● TRECHO DO TEXTO:
• • •

No mercado da moda, as bolsas de marcas como Fendi, Hugo Boss, Saint Laurent e Chanel são associadas ao luxo e ao alto custo de cada acessório. Mas por trás do requinte das peças está também uma cadeia de fornecedores com fortes relações com o desmatamento ilegal da Amazônia. Uma investigação da organização Earthsight divulgada pela DW revela que parte do gado criado por invasores da Terra Indígena (TI) Apiterewa foi exportado e pode ter abastecido as fábricas de grifes famosas.
O relatório “O preço oculto do luxo: o que as bolsas de grife da Europa estão custando à Floresta Amazônica” analisou registros de remessas de couro brasileiro para o exterior, dados sobre o setor pecuário, decisões judiciais, imagens de satélite e outras informações colhidas em campo para rastrear a trajetória do gado criado ilegalmente na TI que passou por um processo de desintrusão em 2024.
A rota do gado ilegal
Segunda a investigação, entre 2020 e 2023, mais de 40% dos pecuaristas invasores forneceram gado para abate nas unidades da Frigol no Pará. Durante esse período, estima-se que cerca de 17 mil animais foram vendidos para o frigorífico, o que seria suficiente para produzir 425 toneladas de couro.

• • •

● MATERIAL FORNECIDO:
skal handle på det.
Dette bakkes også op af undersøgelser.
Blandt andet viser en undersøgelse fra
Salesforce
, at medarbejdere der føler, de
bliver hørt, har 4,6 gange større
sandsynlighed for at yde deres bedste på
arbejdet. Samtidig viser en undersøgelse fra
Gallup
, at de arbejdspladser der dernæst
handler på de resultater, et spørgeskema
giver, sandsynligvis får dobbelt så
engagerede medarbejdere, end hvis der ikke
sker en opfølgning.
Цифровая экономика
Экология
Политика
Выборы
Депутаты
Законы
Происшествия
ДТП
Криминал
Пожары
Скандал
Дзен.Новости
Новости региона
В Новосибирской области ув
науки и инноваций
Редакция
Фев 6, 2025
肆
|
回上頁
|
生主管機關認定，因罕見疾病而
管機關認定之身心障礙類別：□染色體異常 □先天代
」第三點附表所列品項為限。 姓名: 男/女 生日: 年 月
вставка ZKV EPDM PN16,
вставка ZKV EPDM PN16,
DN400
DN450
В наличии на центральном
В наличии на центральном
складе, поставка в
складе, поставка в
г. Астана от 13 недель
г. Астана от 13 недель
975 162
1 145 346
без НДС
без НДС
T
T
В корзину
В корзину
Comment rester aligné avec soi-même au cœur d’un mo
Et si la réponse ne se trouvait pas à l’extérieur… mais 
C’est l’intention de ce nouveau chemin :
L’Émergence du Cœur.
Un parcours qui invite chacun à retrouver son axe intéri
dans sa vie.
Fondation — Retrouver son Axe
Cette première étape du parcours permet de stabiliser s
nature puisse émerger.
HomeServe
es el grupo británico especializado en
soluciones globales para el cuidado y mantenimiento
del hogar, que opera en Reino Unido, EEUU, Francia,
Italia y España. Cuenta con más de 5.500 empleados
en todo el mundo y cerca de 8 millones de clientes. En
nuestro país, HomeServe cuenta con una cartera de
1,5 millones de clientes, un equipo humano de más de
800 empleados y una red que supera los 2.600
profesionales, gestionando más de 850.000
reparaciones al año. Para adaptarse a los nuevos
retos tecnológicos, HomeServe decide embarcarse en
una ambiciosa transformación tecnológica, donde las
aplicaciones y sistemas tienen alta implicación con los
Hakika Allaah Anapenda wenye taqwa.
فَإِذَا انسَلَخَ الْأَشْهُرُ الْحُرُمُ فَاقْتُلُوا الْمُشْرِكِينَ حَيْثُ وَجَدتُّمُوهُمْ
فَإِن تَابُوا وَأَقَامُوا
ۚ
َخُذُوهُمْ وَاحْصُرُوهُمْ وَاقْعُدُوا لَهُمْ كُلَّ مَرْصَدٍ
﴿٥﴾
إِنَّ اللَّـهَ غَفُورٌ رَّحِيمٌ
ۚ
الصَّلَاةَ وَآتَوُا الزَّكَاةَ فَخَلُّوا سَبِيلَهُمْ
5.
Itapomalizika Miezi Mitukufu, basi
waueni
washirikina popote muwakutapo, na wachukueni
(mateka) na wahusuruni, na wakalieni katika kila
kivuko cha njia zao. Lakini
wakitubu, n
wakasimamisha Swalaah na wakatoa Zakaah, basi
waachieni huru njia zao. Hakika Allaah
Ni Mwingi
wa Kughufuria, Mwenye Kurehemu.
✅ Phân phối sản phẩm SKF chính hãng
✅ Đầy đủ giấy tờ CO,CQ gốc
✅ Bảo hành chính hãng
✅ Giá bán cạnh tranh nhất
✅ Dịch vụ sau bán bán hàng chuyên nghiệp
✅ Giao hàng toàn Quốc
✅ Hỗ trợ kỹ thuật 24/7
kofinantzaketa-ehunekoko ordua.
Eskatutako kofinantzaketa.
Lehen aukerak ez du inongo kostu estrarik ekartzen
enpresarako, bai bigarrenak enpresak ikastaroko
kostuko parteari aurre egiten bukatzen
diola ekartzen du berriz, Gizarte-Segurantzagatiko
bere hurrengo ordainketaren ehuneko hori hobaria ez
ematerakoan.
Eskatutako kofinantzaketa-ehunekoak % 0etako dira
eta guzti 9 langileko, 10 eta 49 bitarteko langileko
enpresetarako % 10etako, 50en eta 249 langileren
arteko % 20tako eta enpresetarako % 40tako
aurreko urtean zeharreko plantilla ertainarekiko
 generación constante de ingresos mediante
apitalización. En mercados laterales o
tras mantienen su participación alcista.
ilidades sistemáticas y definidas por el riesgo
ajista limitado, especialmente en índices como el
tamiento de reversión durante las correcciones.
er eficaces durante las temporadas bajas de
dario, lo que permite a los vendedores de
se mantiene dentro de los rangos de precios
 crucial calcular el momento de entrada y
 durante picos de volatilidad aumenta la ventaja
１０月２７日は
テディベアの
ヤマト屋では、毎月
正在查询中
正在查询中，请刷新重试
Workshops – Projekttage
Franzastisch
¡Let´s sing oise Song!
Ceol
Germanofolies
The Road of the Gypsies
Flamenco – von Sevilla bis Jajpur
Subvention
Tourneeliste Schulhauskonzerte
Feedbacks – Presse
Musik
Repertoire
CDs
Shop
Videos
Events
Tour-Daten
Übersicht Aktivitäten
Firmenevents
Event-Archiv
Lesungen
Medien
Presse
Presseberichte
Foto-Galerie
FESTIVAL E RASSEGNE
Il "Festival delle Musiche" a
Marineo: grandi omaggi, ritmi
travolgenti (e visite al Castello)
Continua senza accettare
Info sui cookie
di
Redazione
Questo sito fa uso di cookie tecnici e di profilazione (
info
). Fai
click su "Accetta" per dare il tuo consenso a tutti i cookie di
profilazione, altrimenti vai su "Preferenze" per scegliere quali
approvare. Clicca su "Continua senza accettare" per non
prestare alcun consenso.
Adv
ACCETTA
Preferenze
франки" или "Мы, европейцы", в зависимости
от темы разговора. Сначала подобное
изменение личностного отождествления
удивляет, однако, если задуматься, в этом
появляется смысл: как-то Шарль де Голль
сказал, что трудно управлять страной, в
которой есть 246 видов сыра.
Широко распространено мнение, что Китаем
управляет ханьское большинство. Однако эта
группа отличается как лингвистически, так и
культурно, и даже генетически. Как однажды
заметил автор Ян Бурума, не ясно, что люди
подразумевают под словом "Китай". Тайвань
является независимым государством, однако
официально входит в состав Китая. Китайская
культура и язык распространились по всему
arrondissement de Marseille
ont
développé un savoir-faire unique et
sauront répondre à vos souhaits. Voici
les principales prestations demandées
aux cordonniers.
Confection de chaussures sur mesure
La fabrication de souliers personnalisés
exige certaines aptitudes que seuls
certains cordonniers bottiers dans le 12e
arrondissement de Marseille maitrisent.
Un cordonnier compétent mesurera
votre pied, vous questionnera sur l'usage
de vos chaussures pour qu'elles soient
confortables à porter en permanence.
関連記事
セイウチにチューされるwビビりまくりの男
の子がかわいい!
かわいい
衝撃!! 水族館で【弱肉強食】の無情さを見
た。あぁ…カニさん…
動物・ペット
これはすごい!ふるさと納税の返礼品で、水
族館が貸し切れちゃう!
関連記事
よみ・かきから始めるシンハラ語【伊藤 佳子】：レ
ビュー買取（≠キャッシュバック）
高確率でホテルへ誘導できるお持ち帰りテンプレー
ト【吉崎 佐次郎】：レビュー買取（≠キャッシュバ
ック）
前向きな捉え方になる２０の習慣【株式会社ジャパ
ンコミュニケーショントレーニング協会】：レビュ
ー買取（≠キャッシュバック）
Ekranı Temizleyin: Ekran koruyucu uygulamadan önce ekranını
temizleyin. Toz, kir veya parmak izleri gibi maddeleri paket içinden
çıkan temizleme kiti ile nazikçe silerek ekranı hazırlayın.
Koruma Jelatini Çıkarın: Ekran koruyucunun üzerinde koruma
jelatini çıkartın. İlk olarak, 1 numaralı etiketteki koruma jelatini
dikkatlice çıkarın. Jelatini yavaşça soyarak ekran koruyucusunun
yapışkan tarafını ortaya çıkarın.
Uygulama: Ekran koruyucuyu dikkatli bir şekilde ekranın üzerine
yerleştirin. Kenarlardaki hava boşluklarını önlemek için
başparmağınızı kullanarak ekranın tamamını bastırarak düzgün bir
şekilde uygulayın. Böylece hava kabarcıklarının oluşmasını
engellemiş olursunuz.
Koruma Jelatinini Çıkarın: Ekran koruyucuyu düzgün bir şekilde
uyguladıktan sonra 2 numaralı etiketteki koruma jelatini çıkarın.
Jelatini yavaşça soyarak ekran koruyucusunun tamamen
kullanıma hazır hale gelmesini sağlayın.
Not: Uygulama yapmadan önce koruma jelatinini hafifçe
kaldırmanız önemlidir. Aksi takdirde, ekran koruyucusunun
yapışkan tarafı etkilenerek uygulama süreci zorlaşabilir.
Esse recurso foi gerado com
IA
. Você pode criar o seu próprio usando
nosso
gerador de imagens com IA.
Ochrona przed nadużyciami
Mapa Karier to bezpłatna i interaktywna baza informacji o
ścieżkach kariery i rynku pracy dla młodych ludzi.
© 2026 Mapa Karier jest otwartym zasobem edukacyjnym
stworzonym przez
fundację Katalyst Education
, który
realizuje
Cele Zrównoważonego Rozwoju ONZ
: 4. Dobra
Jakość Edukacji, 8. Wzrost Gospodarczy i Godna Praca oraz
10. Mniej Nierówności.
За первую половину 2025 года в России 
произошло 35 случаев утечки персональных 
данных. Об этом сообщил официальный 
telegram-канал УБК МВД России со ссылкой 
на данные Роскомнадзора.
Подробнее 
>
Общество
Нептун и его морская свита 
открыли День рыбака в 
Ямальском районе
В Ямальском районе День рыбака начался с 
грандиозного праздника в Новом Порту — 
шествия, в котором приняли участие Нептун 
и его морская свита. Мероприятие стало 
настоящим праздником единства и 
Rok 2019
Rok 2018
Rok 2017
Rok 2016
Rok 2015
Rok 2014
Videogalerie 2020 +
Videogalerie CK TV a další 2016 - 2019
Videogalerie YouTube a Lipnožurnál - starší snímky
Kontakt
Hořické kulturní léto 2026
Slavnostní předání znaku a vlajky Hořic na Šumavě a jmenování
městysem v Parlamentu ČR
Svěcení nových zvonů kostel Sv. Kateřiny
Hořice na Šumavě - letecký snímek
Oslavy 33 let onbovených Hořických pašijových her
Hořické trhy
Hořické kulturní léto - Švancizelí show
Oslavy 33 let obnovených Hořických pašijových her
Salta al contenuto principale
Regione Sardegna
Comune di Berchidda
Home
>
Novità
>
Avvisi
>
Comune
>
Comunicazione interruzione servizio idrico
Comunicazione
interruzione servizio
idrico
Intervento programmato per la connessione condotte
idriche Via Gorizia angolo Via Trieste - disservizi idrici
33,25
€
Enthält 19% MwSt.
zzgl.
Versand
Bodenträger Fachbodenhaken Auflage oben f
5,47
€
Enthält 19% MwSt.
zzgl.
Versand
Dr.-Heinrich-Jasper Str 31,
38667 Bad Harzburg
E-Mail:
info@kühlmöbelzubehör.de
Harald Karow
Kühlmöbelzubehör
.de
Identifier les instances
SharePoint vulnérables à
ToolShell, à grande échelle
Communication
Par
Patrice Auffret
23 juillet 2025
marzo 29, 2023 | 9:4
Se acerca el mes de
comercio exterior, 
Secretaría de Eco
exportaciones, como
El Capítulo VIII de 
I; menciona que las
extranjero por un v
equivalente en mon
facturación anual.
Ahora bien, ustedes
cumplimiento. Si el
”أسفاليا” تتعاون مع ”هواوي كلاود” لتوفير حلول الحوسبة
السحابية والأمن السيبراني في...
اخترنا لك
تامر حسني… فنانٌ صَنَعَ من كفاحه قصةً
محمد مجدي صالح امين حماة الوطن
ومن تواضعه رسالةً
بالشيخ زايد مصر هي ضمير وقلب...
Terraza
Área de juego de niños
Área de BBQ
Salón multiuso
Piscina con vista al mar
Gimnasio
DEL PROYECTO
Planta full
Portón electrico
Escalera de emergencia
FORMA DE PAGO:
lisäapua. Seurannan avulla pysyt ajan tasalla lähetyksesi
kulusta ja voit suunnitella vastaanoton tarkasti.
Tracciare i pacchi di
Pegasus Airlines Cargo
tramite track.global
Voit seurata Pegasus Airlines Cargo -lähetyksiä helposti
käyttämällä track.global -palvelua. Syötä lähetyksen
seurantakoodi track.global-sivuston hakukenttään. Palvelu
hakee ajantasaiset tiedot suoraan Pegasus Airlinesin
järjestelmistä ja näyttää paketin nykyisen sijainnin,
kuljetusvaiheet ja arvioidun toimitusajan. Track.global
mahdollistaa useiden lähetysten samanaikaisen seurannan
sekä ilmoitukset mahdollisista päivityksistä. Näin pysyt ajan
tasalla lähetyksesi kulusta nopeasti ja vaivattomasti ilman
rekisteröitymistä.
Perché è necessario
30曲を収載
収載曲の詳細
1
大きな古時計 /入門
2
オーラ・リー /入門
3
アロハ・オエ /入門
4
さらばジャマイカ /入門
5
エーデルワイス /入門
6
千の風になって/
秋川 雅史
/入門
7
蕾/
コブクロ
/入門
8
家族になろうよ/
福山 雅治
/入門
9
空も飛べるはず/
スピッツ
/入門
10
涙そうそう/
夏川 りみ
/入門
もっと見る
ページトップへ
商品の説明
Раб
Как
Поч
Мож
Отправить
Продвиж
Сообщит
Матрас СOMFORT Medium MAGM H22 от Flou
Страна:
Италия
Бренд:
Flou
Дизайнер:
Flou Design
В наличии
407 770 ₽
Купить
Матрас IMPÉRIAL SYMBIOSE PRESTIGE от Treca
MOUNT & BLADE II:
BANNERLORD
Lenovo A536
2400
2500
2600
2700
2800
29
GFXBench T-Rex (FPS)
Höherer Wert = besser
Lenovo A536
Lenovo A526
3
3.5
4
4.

• • •

● INSTRUÇÕES DA TAREFA: Transcreva na íntegra, sem nenhuma alteração, o texto sobre as bolsas de grife e o desmatamento na Amazônia. O material não tem nenhuma relação com o texto.

● RESPOSTA AO EXERCÍCIO:
No mercado da moda, as bolsas de marcas como Fendi, Hugo Boss, Saint Laurent e Chanel são associadas ao luxo e ao alto custo de cada acessório. Mas por trás do requinte das peças está também uma cadeia de fornecedores com fortes relações com o desmatamento ilegal da Amazônia. Uma investigação da organização Earthsight divulgada pela DW revela que parte do gado criado por invasores da Terra Indígena (TI) Apiterewa foi exportado e pode ter abastecido as fábricas de grifes famosas.
O relatório “O preço oculto do luxo: o que as bolsas de grife da Europa estão custando à Floresta Amazônica” analisou registros de remessas de couro brasileiro para o exterior, dados sobre o setor pecuário, decisões judiciais, imagens de satélite e outras informações colhidas em campo para rastrear a trajetória do gado criado ilegalmente na TI que passou por um processo de desintrusão em 2024.
A rota do gado ilegal
Segunda a investigação, entre 2020 e 2023, mais de 40% dos pecuaristas invasores forneceram gado para abate nas unidades da Frigol no Pará. Durante esse período, estima-se que cerca de 17 mil animais foram vendidos para o frigorífico, o que seria suficiente para produzir 425 toneladas de couro.